### Data under study:
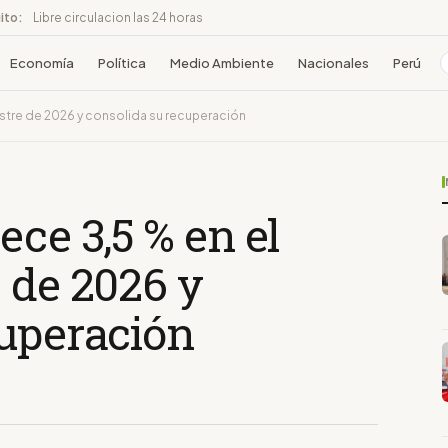
ito:
Libre circulacion las 24 horas
Economía
Política
Medio Ambiente
Nacionales
Perú
estre de 2026 y consolida su recuperación
ece 3,5 % en el
 de 2026 y
cuperación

### Job:
Render every line of text in the material above as a JSON list of strings, one string per line, skipping blank lines and leaving the pictures out.

### Output:
[
  "ito:",
  "Libre circulacion las 24 horas",
  "Economía",
  "Política",
  "Medio Ambiente",
  "Nacionales",
  "Perú",
  "estre de 2026 y consolida su recuperación",
  "ece 3,5 % en el",
  " de 2026 y",
  "cuperación"
]